Jerry Lambert (December 27, 1940 – February 23, 2015) was an American jockey in the sport of Thoroughbred horse racing best known as the jockey of Hall of Fame inductee, Native Diver.

Lambert accomplished what Breeders' Cup Inc. calls "one of California’s top racing achievements" when he rode Native Diver to victory in three straight Hollywood Gold Cups from 1965 through 1967.

In 1963, Lambert was the leading jockey at Ak-Sar-Ben Racetrack meet in Omaha, Nebraska, as well as at Turf Paradise Race Course meet that same year. In 1967, he won a riding title at Del Mar Racetrack, then in 1968 at Santa Anita Park and at the Oak Tree Racing Association meet in 1972.

In the June 3, 1972, Vanity Handicap at Hollywood Park Racetrack, Lambert rode Convenience to a half-length victory over the heavily favored Typecast, who had beaten Convenience by six lengths in the May 18 Milady Handicap on the same track. Those results prompted owners Leonard Lavin and Fletcher Jones to agree to a $250,000 winner-take-all event match race that was the richest match race at that point in American history. On June 17, 1972, in front of 53,575 patrons at Hollywood Park Racetrack, Lambert and Convenience won by a head over the favored Typecast.
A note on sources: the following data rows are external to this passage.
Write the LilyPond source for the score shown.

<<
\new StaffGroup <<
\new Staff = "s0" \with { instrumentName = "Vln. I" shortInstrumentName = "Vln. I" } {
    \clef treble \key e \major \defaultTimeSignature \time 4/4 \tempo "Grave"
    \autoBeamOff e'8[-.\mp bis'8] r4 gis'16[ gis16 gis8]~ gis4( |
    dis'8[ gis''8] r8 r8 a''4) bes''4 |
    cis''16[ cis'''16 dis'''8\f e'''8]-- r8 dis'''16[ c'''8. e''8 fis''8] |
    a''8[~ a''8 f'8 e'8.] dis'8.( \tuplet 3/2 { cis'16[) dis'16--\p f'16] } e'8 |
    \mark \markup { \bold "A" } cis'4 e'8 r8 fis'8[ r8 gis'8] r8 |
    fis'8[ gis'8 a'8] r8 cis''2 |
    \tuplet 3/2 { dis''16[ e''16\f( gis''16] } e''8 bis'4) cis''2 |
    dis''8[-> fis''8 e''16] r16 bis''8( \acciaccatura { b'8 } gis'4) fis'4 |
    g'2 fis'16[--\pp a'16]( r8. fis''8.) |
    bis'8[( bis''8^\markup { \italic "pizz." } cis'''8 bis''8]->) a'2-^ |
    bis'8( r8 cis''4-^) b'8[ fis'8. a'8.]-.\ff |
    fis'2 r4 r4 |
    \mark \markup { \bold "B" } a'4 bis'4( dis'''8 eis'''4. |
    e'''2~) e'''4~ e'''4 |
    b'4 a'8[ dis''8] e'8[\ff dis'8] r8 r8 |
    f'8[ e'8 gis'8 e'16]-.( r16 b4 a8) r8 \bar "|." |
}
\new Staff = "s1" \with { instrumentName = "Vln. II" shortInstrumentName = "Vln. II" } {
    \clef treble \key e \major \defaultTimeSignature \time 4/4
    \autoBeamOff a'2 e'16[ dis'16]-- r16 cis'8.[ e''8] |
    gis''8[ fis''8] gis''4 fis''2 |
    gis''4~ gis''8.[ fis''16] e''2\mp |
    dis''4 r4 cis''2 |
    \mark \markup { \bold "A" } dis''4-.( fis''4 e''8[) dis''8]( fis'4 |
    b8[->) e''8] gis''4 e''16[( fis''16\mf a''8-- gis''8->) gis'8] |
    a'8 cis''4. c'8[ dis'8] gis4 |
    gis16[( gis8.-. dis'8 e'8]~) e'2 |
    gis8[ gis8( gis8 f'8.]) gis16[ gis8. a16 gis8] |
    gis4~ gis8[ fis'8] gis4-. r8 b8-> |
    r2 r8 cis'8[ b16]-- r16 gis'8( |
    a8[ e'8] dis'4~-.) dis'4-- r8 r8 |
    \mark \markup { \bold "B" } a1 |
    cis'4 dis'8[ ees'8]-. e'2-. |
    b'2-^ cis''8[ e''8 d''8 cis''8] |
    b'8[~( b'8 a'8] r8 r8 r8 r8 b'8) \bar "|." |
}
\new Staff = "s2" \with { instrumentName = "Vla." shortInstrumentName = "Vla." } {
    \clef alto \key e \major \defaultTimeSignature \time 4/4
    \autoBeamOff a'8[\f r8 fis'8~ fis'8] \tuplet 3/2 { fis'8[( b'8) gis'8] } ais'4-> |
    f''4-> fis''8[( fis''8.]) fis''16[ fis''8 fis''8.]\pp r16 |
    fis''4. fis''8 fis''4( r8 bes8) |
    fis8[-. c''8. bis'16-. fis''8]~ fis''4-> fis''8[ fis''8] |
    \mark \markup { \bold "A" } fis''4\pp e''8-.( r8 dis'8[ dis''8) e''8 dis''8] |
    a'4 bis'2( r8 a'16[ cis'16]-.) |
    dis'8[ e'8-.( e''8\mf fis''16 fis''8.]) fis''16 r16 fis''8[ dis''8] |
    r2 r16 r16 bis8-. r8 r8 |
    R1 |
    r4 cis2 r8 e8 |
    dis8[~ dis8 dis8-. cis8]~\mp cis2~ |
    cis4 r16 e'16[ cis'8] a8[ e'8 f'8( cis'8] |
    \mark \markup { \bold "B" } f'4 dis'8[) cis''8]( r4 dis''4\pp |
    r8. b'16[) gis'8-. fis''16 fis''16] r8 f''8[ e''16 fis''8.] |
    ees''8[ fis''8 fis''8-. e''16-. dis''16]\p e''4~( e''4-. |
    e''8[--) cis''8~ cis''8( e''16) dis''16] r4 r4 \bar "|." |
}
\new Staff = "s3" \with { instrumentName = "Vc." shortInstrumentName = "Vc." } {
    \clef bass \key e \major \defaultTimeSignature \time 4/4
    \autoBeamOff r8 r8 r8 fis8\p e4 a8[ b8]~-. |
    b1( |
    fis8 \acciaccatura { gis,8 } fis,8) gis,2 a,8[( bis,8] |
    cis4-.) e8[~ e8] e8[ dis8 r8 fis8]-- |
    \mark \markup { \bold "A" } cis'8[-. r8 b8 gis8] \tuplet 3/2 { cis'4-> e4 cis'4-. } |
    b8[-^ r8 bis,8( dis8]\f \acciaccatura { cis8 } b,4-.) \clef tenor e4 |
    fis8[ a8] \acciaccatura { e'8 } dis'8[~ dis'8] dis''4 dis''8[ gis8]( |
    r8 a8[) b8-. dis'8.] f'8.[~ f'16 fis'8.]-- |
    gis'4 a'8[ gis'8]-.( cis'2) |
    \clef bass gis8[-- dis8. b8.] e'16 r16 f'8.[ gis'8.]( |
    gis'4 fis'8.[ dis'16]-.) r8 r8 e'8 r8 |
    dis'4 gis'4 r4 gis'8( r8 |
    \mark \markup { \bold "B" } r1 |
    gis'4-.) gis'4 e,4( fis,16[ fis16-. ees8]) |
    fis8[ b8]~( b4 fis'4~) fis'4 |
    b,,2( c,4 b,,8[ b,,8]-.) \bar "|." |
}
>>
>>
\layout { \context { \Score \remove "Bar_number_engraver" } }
One week later, Lambert rode Typecast to victory over Shoemaker and Cougar in the Hollywood Invitational Turf Handicap.

During his career, Lambert won 54 stakes races at Hollywood Park Racetrack, 30 stakes races at Del Mar Racetrack and 42 stakes races at Santa Anita Park

In 1971, Lambert was voted the George Woolf Memorial Jockey Award, given to the thoroughbred jockey in North America who demonstrates high standards of personal and professional conduct, on and off the racetrack.
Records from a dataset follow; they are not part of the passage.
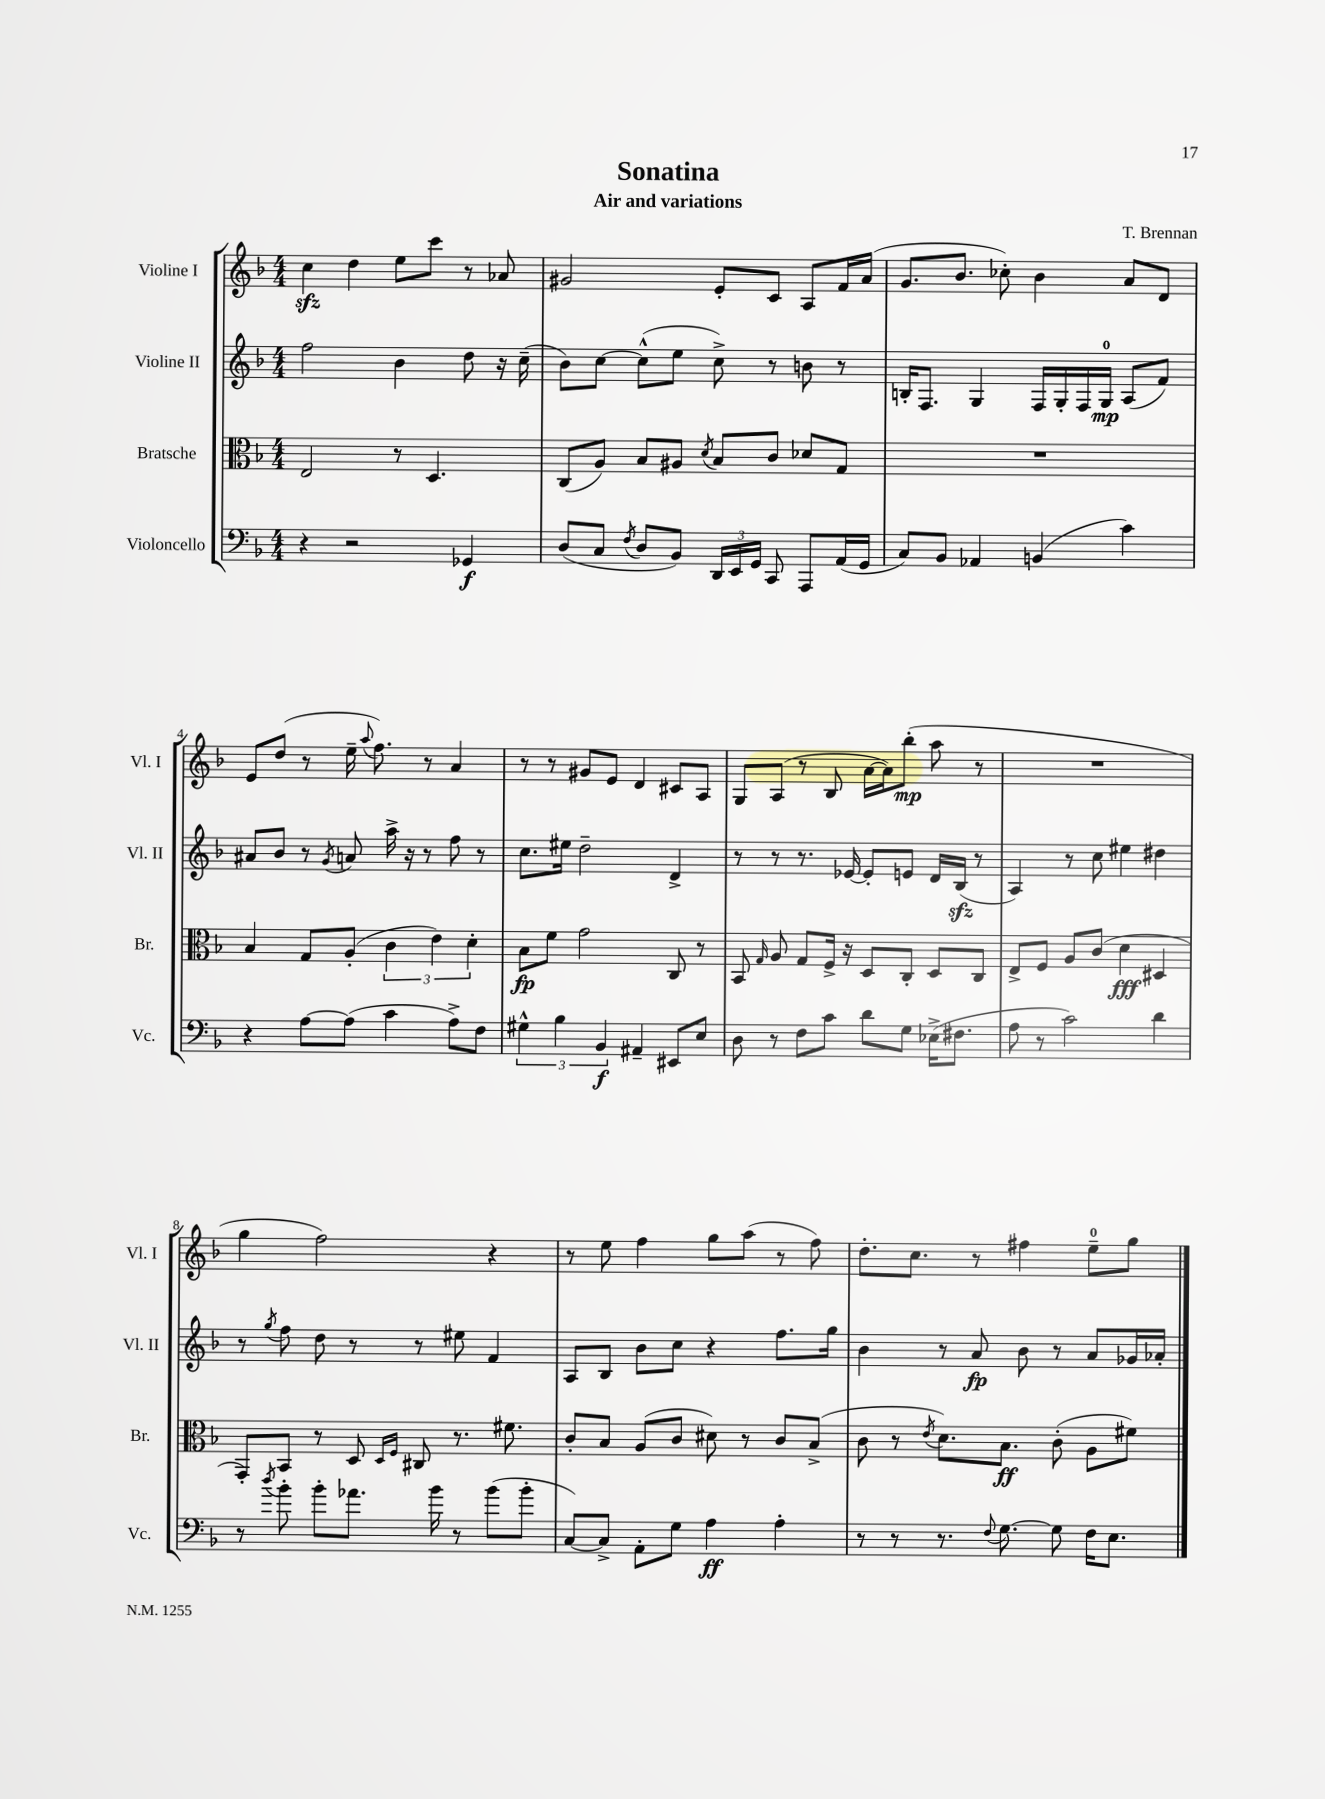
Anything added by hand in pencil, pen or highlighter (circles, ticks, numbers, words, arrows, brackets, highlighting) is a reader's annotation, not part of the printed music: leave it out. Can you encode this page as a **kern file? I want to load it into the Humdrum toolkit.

**kern	**kern	**kern	**kern
*staff4	*staff3	*staff2	*staff1
*clefF4	*clefC3	*clefG2	*clefG2
*k[b-]	*k[b-]	*k[b-]	*k[b-]
*M4/4	*M4/4	*M4/4	*M4/4
4r	2E	2ff	4cc
2r	.	.	4dd
.	8r	4b-	8ee
.	4.D	.	8ccc
4GG-	.	8dd	8r
.	.	16r	8a-
.	.	(16cc~	.
=	=	=	=
(8D	(8C	8b-)	2g#
8C	8A)	[8cc	.
8qF	.	.	.
8D	8B-	(8cc^^]	.
8BB-)	8A#	8ee	.
.	8qd	.	.
24DD	8B-	8cc^)	8e'
24EE	.	.	.
24GG	.	.	.
8CC	8c	8r	8c
8AAA	8d-	8b	8A
(16AA	8G	8r	16f
16GG	.	.	(16a
=	=	=	=
8C)	1r	16B'	8.g
.	.	8.F	.
8BB-	.	.	.
.	.	.	8.b-
4AA-	.	4G	.
.	.	.	8cc-')
(4BB	.	16F	4b-
.	.	16G'	.
.	.	16F	.
.	.	16G	.
4c)	.	(8A	8a
.	.	8f)	8d
=	=	=	=
4r	4B-	8a#	8e
.	.	8b-	(8dd
[8A	8G	8r	8r
.	.	8qg	.
(8A]	(8A'	8a	16ee~
.	.	.	8qqaa
.	.	.	8.ff)
4c	6c	16aa^	.
.	.	16r	.
.	.	8r	8r
.	6e)	.	.
8A^)	.	8ff	4a
.	6d'	.	.
8F	.	8r	.
=	=	=	=
6G#^^	8B-	8.cc	8r
.	8f	.	8r
6B-	.	.	.
.	.	16ee#	.
.	2g	2dd~	8g#
6BB-	.	.	.
.	.	.	8e
4AA#~	.	.	4d
8EE#	8C	4d^	8c#
8E	8r	.	8A
=	=	=	=
8D	8BB-	8r	8G
.	16qqG	.	.
8r	8A	8r	(8A
8F	8G	8.r	8r
8c	16F^	.	8B-
.	16r	[16e-	.
8d	8D	8e-']	[16a
.	.	.	16a])
8G	8C'	8e	(8bb-'
(16E-^	8D	16d	8aa
8.F#	.	(16B-	.
.	8C	8r	8r
=	=	=	=
8A	8E^	4A)	1r
8r	8F	.	.
2c)	8A	8r	.
.	(8c	8cc	.
.	4d	4ee#	.
4d	4D#	4dd#	.
=	=	=	=
8r	8GG')	8r	4gg
8qdd	.	8qgg	.
8b-'	8BB-	8ff	.
8b-'	8r	8dd	2ff)
8.a-	8D	8r	.
.	16qqD	.	.
.	16qqF	.	.
.	8C#	8r	.
16b-	.	.	.
8r	8.r	8ee#	.
(8b-	.	4f	4r
.	8.f#	.	.
8b-'	.	.	.
=	=	=	=
[8C)	8c'	8A	8r
8C^]	8B-	8B-	8ee
8AA'	(8A	8b-	4ff
8G	8c	8cc	.
4A	8d#)	4r	8gg
.	8r	.	(8aa
4A'	8c	8.ff	8r
.	(8B-^	.	8ff)
.	.	16gg	.
=	=	=	=
8r	8c	4b-	8.dd'
8r	8r	.	.
.	.	.	8.cc
.	8qe	.	.
8.r	8.d)	8r	.
.	.	8a	8r
8qqF	.	.	.
[8.G	8.B-	.	.
.	.	8b-	4ff#
8G]	(8c'	8r	.
16F	8A	8a	8ee~
8.E	.	.	.
.	8f#)	16g-	8gg
.	.	16a-'	.
==	==	==	==
*-	*-	*-	*-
Retired, in later years Lambert helped break horses for Rich and Gaby Sulpizio's Magali Farms in Santa Ynez, California. On October 2, 2009, the HRTV show "Inside Information" profiled and interviewed Lambert at Magali Farms. He died on February 23, 2015, aged 74. Lacey Rene Lambert, his daughter, survived him.